Stored entries:
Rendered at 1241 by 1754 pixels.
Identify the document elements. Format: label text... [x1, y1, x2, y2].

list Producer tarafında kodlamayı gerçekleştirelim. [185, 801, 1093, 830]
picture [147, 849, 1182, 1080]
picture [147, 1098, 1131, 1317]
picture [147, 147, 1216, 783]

ACTIVITY:
Every entry should be transcribed exactly, with nothing omitted.

SOLUTION TO THIS PROBLEM:
Rendered at 1241 by 1754 pixels.
Identify the document elements. Format: label text... [x1, y1, x2, y2].

list Producer tarafında kodlamayı gerçekleştirelim. [185, 801, 1093, 830]
picture [147, 849, 1182, 1080]
picture [147, 1098, 1131, 1317]
picture [147, 147, 1216, 783]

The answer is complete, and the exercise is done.